Des Weiteren gab die Hälfte der Schulleiter an, dass sie Studenten im Lehramtsstudium bereits als Lehrkräfte beschäftigen. Der VBE warnt jedoch vor deren frühzeitigen Einsatz an Schulen. Den Studenten fehle das pädagogische Gespür; sie würden nur das wiedergeben, was sie in den 12 oder 13 Jahren davor erlebt haben. Es könne zwar sein, dass die Studenten bei den Schülern als „die Coolen“ gelten, aber ohne Lehrpersönlichkeit könnten sie nicht für einen nachhaltigen Lernprozess sorgen.
Wie die Umfrage zeigt, könnten die Schulleitungen aktuell noch mehr Stellen besetzen. An jeder siebten Schule fehlen laut Neckov mehr als drei Lehrkräfte. Er warnt insoweit vor einer „Scheinlösung“ des Problems. Was der Einsatz von Seiteneinsteigern auf lange Sicht für die Unterrichtsqualität bedeute, sei bislang unklar. Aus seiner Sicht ist es unverzichtbar, mehr Lehramtsstudenten zu gewinnen und Seiteneinsteiger nachzuqualifizieren.
Nachbesserungsbedarf an Digitalisierung
Die Schulleiter sehen auch einen Nachbesserungsbedarf bei der Ausstattung mit digitalen Endgeräten. Zwar hat sich die Situation seit dem Jahr 2020 – damals fehlten in 63 Prozent der Schulen Laptops, Tablets und Smartphones – verbessert, aber noch immer geben 10 Prozent der Schulleiter an, dass sie nicht einen einzigen Klassensatz der Geräte zur Verfügung haben.

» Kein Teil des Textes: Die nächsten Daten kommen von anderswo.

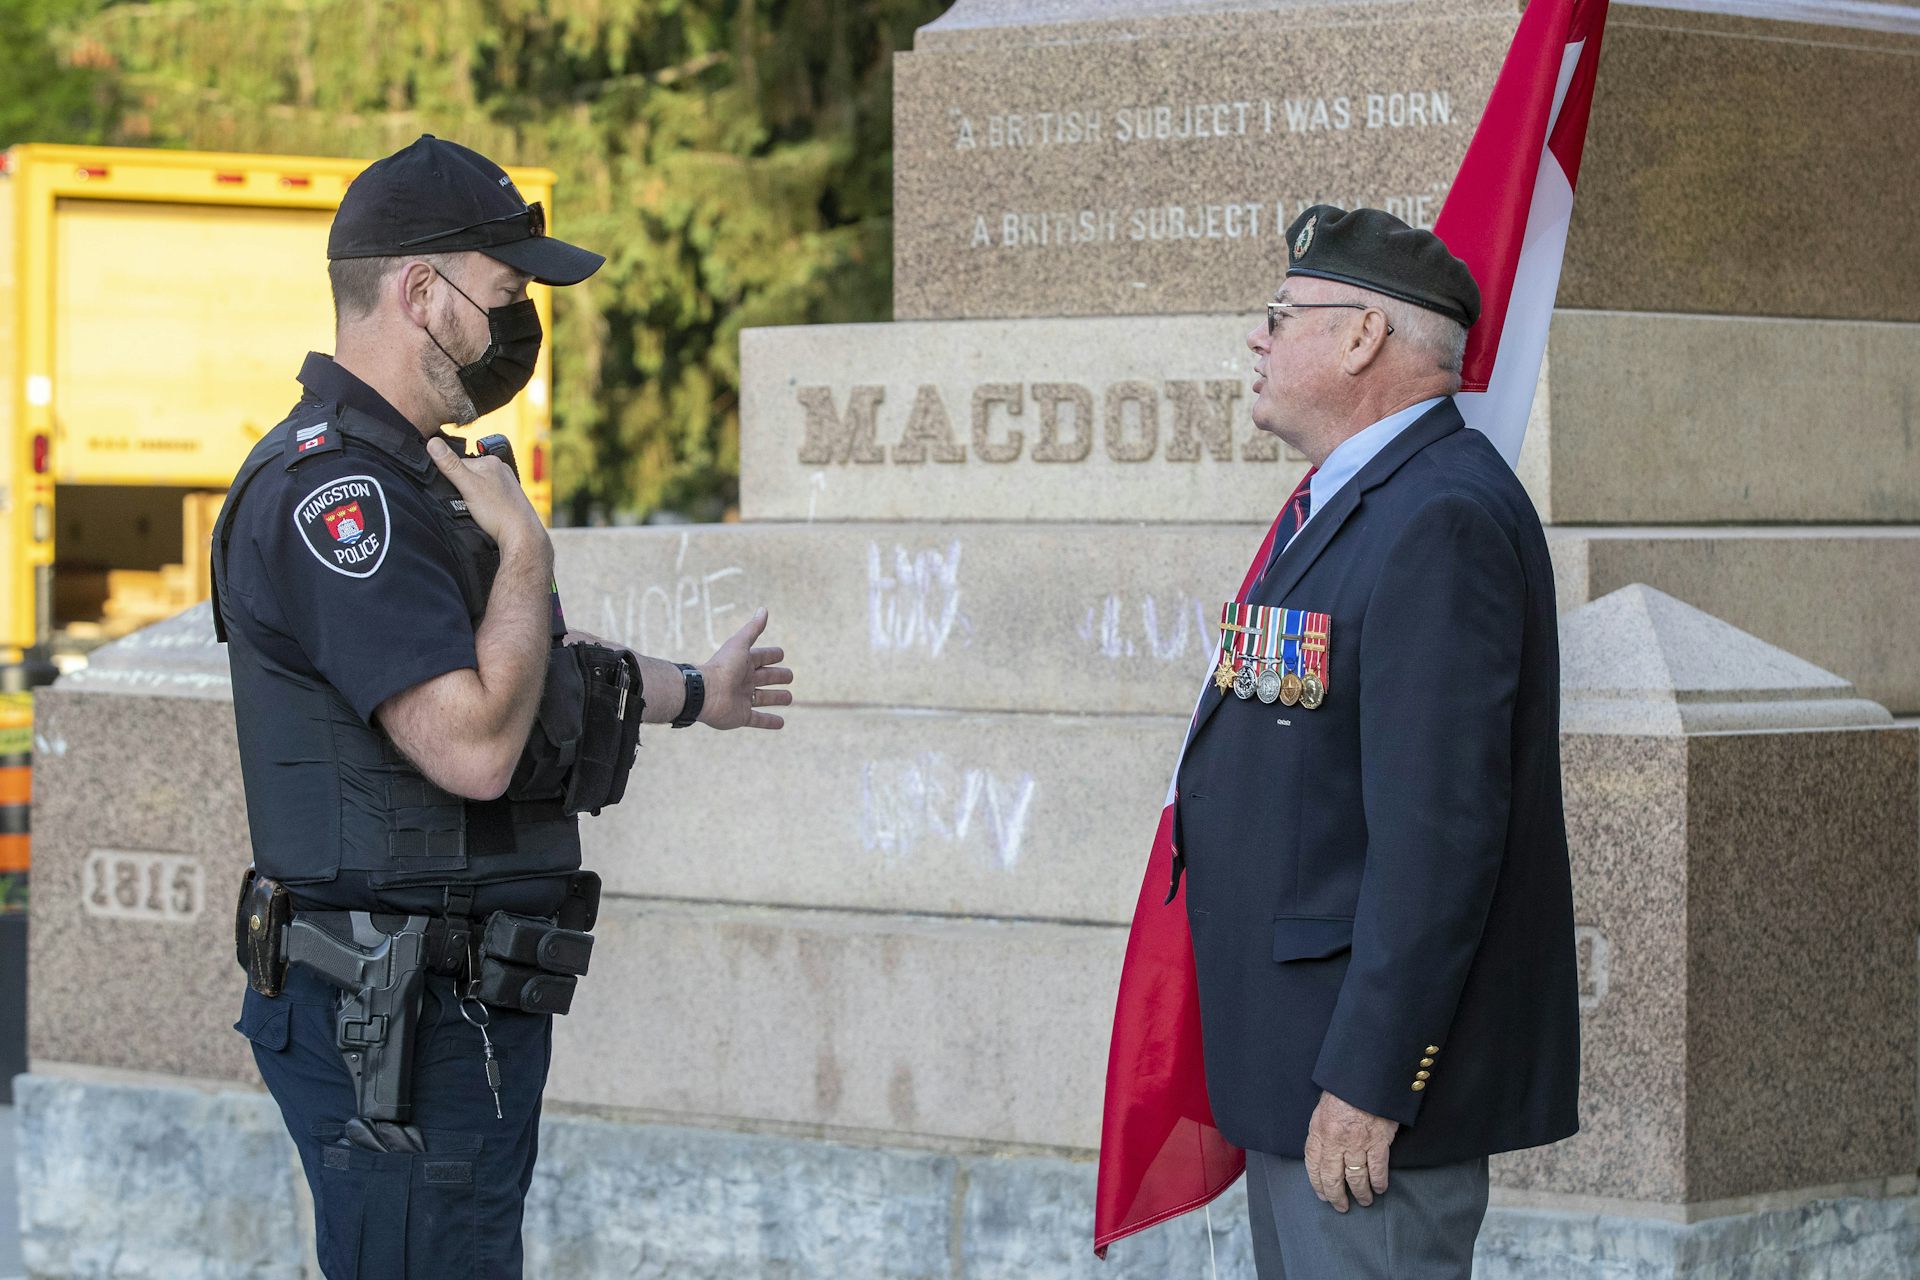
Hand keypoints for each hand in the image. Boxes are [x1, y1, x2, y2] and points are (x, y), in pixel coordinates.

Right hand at [426, 436, 548, 558]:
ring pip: (477, 485)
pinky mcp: (507, 497)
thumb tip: (433, 442)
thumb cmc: (498, 511)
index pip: (459, 462)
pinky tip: (484, 511)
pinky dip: (482, 503)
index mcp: (491, 461)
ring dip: (471, 496)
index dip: (450, 477)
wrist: (521, 535)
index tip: (453, 492)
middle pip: (468, 474)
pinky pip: (487, 495)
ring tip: (475, 509)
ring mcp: (505, 484)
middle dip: (461, 487)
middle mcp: (500, 469)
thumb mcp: (468, 486)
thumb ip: (451, 465)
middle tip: (465, 503)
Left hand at [699, 608, 791, 729]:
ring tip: (789, 698)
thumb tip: (764, 609)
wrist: (706, 693)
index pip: (761, 658)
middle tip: (789, 676)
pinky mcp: (742, 716)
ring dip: (777, 698)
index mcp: (743, 663)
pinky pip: (758, 720)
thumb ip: (753, 628)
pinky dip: (769, 721)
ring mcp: (742, 699)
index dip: (772, 655)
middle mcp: (743, 680)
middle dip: (778, 676)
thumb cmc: (723, 666)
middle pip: (765, 677)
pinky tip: (781, 723)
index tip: (780, 654)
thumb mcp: (740, 644)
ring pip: (764, 698)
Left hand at [1304, 1091, 1397, 1211]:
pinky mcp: (1377, 1142)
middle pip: (1332, 1177)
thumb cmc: (1343, 1089)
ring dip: (1360, 1193)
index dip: (1317, 1183)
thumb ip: (1322, 1130)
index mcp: (1319, 1131)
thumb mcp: (1323, 1108)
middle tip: (1341, 1207)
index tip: (1322, 1194)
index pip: (1313, 1165)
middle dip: (1336, 1196)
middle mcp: (1335, 1141)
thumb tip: (1324, 1149)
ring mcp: (1357, 1144)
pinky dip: (1378, 1182)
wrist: (1365, 1077)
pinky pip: (1377, 1169)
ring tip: (1364, 1201)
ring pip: (1356, 1178)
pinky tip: (1379, 1188)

„Dieses Zukunftsthema darf nicht verschlafen werden“, so der Gewerkschafter.
Von den für den Basisdigitalpakt bereitgestellten 5 Milliarden Euro wurden rund 4,9 Milliarden abgerufen. Ob der Digitalpakt 2.0 zu Beginn des nächsten Jahres in Kraft tritt, ist unklar. Eine Einigung von Bund und Ländern steht noch aus.
Ganztagsbetreuung auf wackligen Füßen
Das Recht auf Ganztagsbetreuung, das ab dem Schuljahr 2026/2027 greifen soll, kann laut Umfrage an einem Drittel der Grundschulen derzeit nicht garantiert werden. Daran hat sich im Vergleich zur Vorgängerumfrage aus dem vergangenen Jahr nichts geändert. Vor allem mangelt es an Fachkräften und Räumen. Auch Bürokratie und fehlende finanzielle Mittel wurden als Gründe genannt.

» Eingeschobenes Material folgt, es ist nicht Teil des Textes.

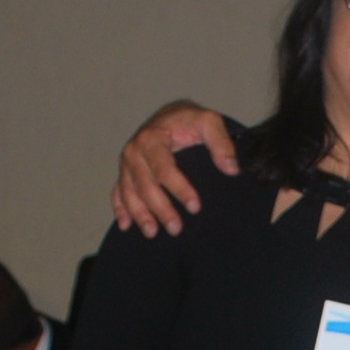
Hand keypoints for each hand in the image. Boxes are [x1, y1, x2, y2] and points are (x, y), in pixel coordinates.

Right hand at [112, 103, 238, 235]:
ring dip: (140, 214)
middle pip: (145, 185)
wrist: (171, 115)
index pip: (164, 169)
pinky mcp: (125, 172)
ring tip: (153, 233)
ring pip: (129, 192)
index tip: (195, 207)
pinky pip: (118, 192)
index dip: (179, 189)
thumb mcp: (208, 121)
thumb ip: (220, 142)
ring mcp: (127, 163)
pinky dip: (120, 209)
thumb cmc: (188, 121)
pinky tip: (126, 226)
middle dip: (160, 208)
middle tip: (176, 228)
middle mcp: (134, 151)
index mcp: (151, 138)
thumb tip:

Spannend seien auch die Antworten auf die Frage, ob es im jeweiligen Bundesland verbindliche Qualitätsstandards für den Ganztag gibt, so die Gewerkschaft. Jede fünfte Schulleitung beantwortet dies mit „weiß nicht“, etwas über die Hälfte bestätigt, dass es bereits Standards gibt.
Necklov kritisierte zudem, dass Kommunen erst bei den Umsetzungen einbezogen werden, nachdem die Verhandlungen zwischen Bund und Ländern bereits beendet sind; doch das sei zu spät. Um gemeinsam die Zukunft zu gestalten, brauche man unter anderem Vernetzungen, politische Gespräche sowie den Austausch mit den Schulleitungen.